The Nevada Supreme Court Examines Coverage of State Prevailing Wage Law

Volume 1, Issue 6
April 8, 2002

State high court determines that drivers who haul materials to public construction sites could be covered by prevailing wage provisions.

In a recent decision that will impact Nevada employers engaged in the construction industry, the Nevada Supreme Court determined that drivers who haul materials to state public works sites may in fact be entitled to state prevailing wages, even though the law itself states that it applies to employees “at the site of work”. Granite Construction Company was a general contractor engaged in three separate public works projects for the resurfacing of state highways. As part of its contract, Granite employed drivers to transport raw materials from state “borrow pits” located away from the construction sites. Although Granite paid the prevailing wage to its employees at the pits, it did not pay the prevailing wage to the truck drivers. When the Nevada Department of Transportation learned of this, it withheld payment of approximately $225,000.00 in contract payments. After an investigation, the Labor Commissioner advised Granite to pay the truck drivers the prevailing wage.

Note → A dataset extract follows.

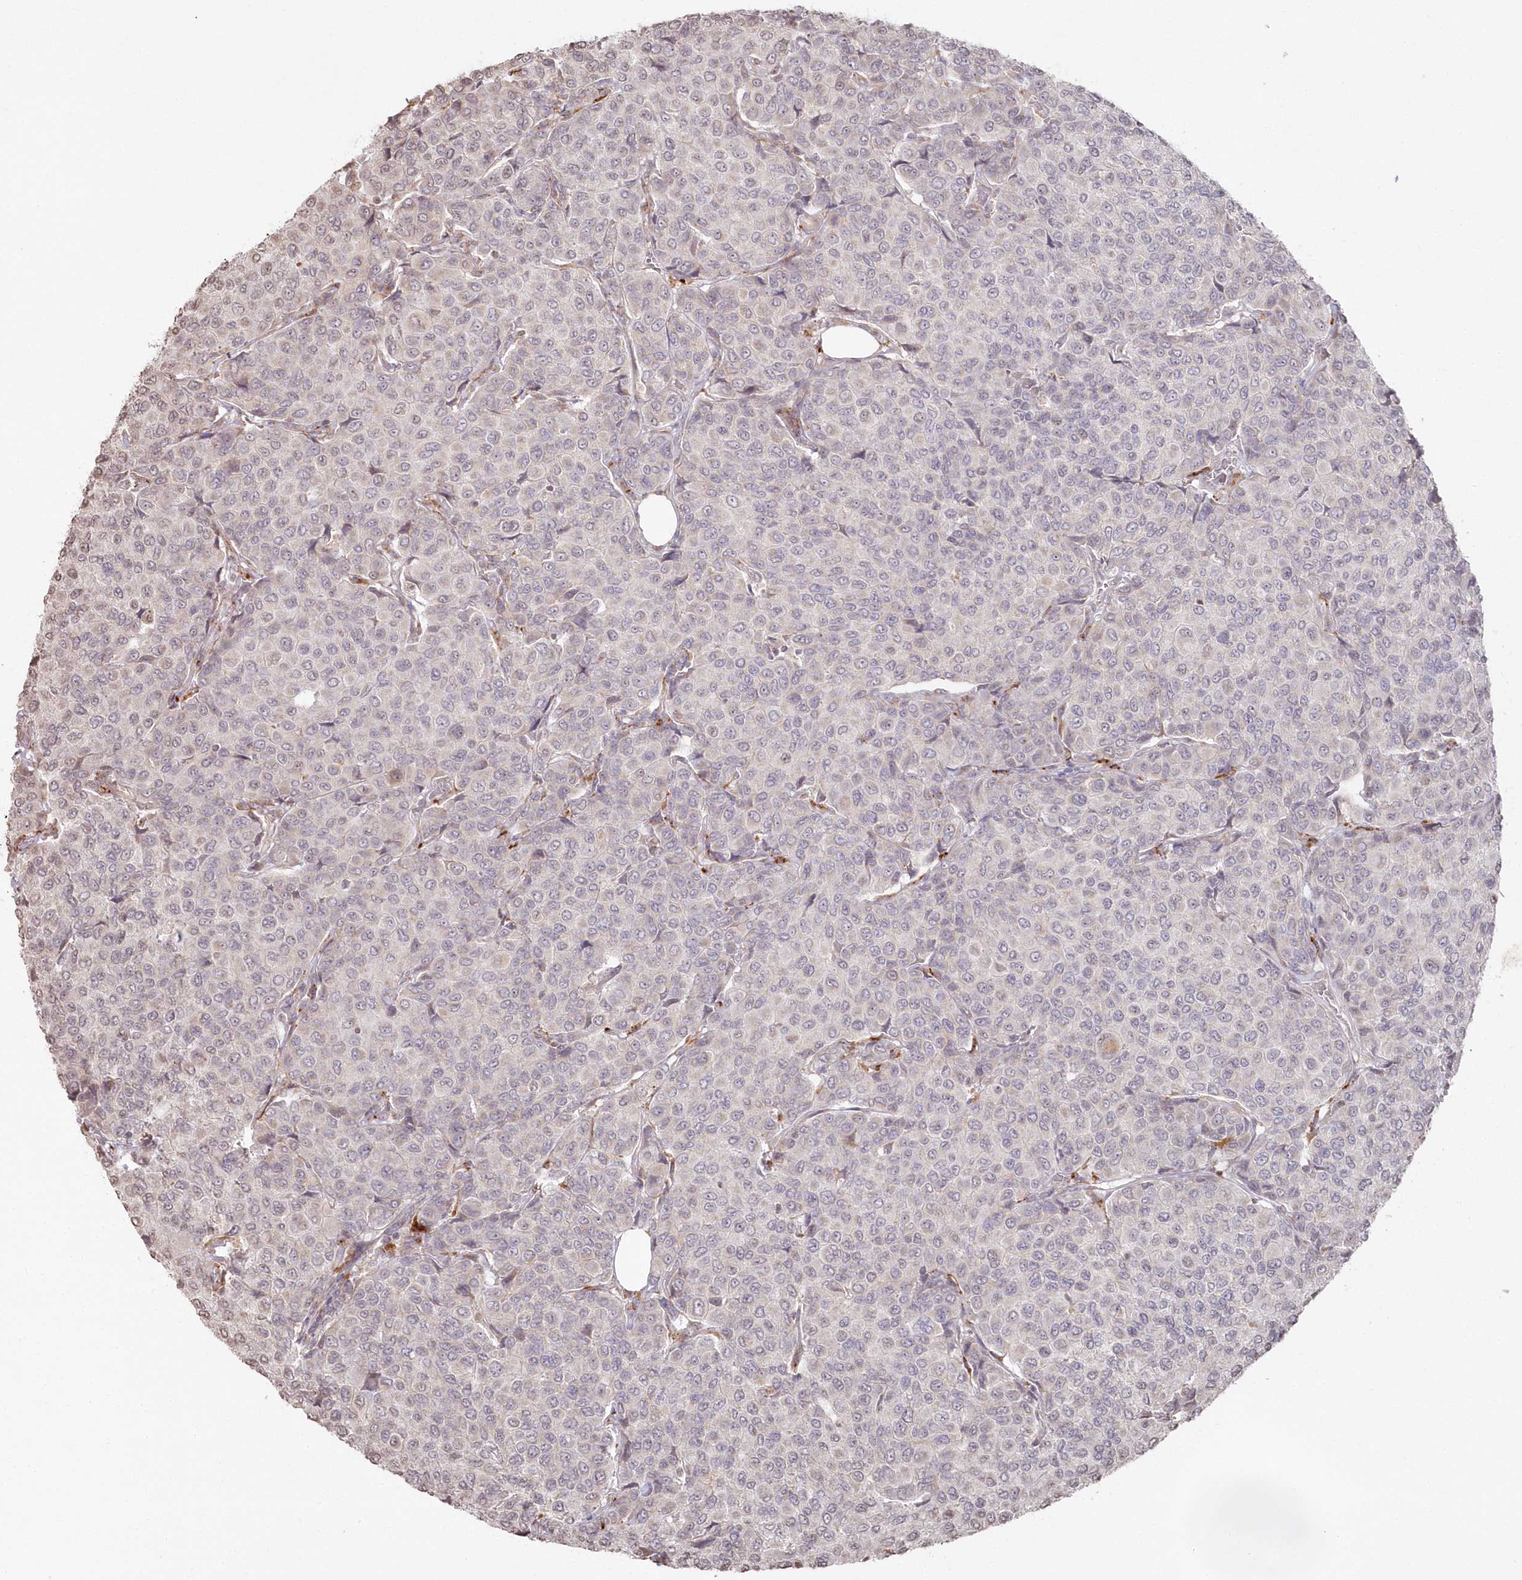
{"staining": {"intensity": "negative", "quantity": "none", "location": "none"}, "tissue": "breast cancer", "cell_type": "Tumor cells", "image_type": "cancer", "snomed": [{"axis": "morphology", "description": "Duct carcinoma"}, {"axis": "topography", "description": "Breast"}], "caption": "Immunohistochemistry (IHC) of human invasive ductal carcinoma (breast) shows no expression in tumor cells.", "gene": "ARSB", "patient": {"sex": "female", "age": 55}}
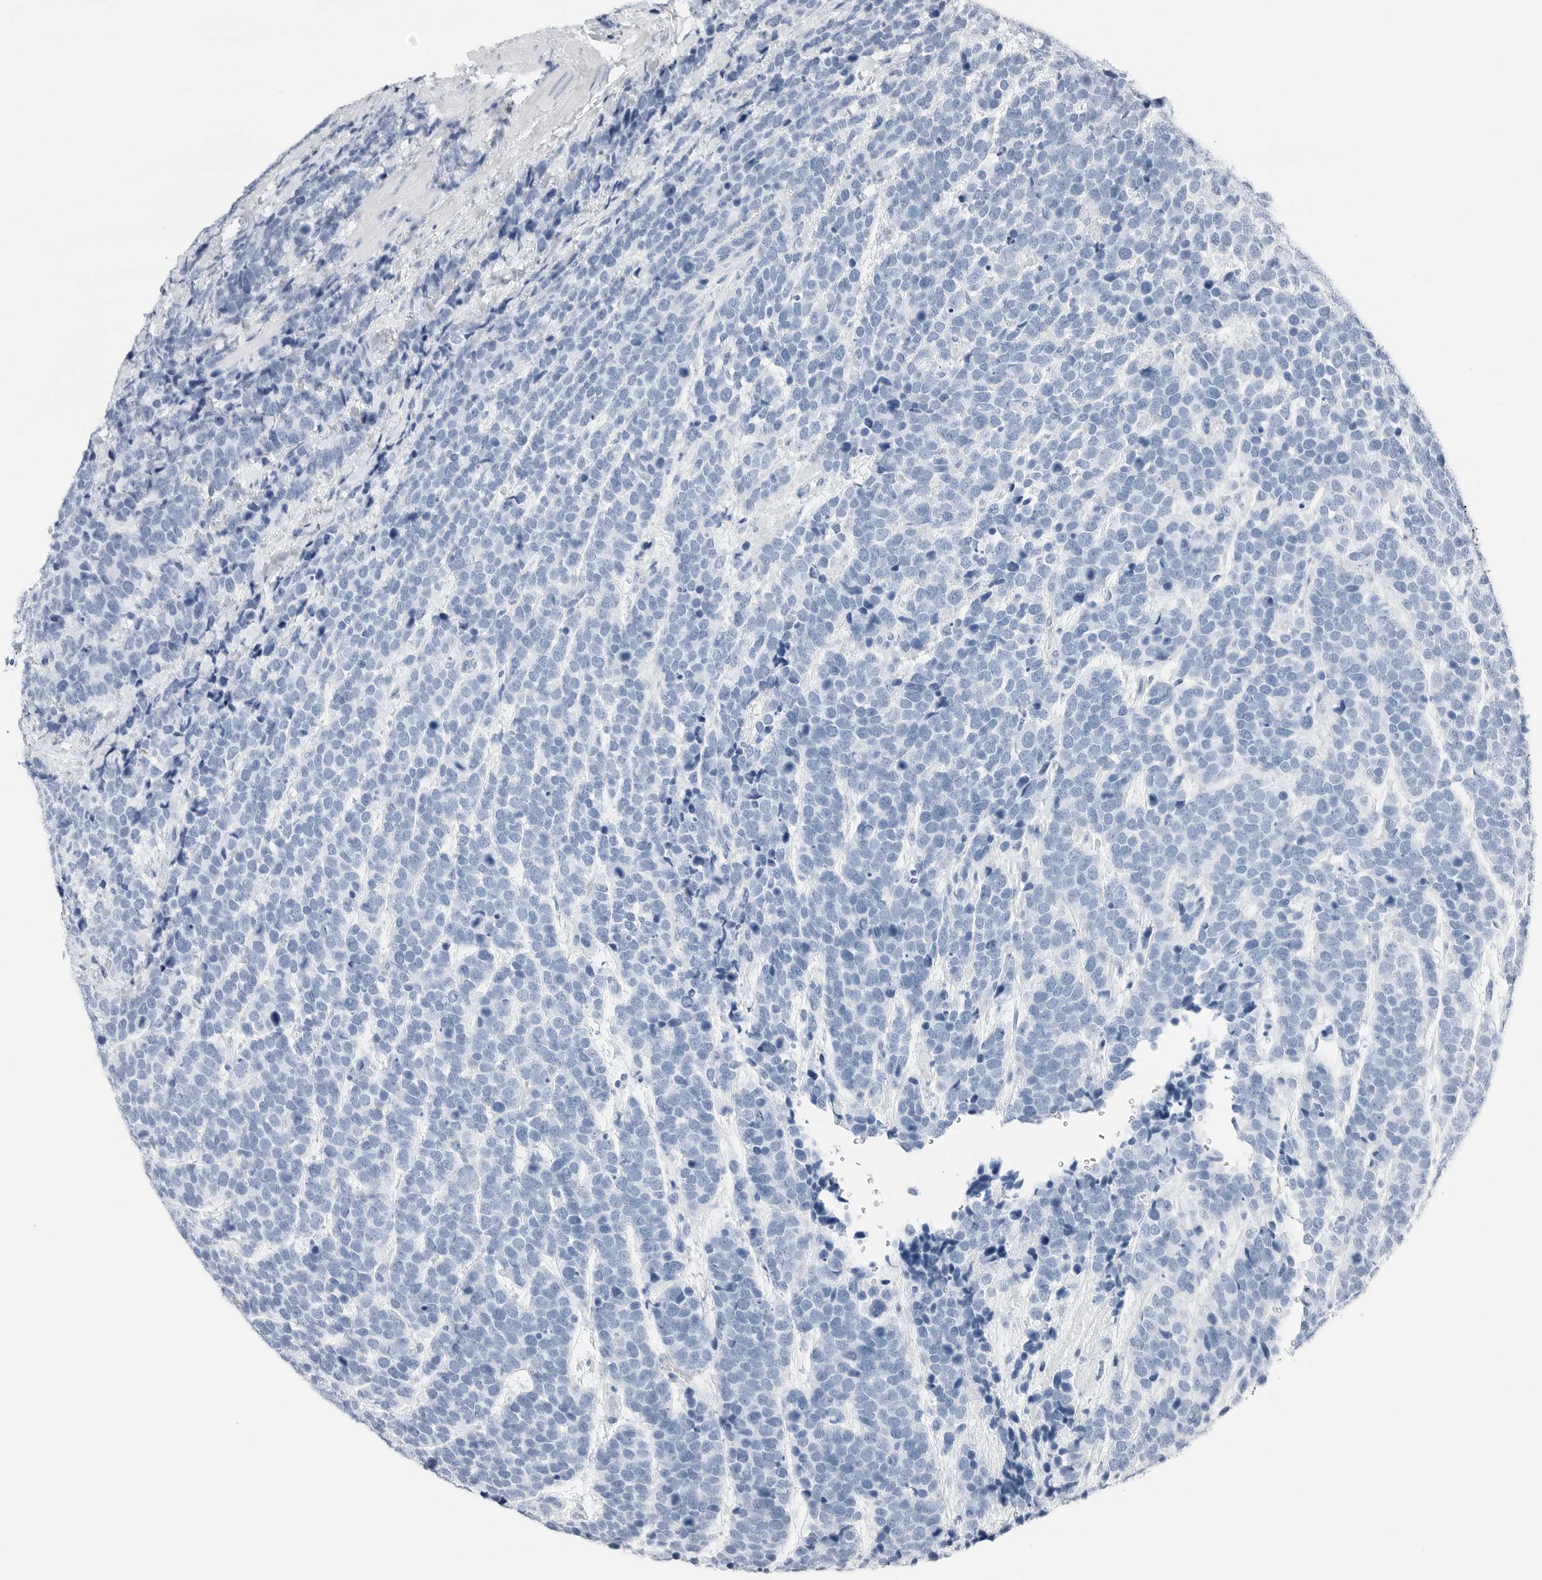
{"staining": {"intensity": "negative", "quantity": "none", "location": "none"}, "tissue": "urothelial cancer", "cell_type": "Tumor cells", "image_type": "cancer", "snomed": [{"axis": "morphology", "description": "Urothelial carcinoma, High grade"}, {"axis": "topography", "description": "Urinary bladder"}], "caption": "Urothelial cancer stained for a protein using immunohistochemistry (IHC) demonstrates no staining tumor cells.", "gene": "SLPI", "patient": {"sex": "female", "age": 82}}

Before the Nevada Supreme Court, Granite argued that the drivers were not subject to state prevailing wage statutes since state law dictated that an employee must be employed “at the site of the work”. However, the court noted that geographic proximity to the site of the public works project was only one factor that the state legislators intended for the determination of whether an employee was covered by the prevailing wage act. Also important is whether an employee’s particular duties are necessary for the execution of the contracts awarded to the employer. Because the materials which Granite’s drivers were hauling were integral in the completion of the highway construction project, the drivers were entitled to receive prevailing wages.

From this case, those employers who engage in public works contracts should recognize that the state prevailing wage statute will be interpreted more broadly than its federal counterpart and will encompass more employees. Under the federal prevailing wage statute, an employee must be employed directly at a public works site, or in very close proximity, in order to be entitled to a prevailing wage. Under the state statute, however, an employee’s function will often be examined to determine whether it is necessary to the execution of the public works contract.

State of Nevada v. Granite Construction Co. , 118 Nev. Adv. Op. No. 9, (Feb. 13, 2002).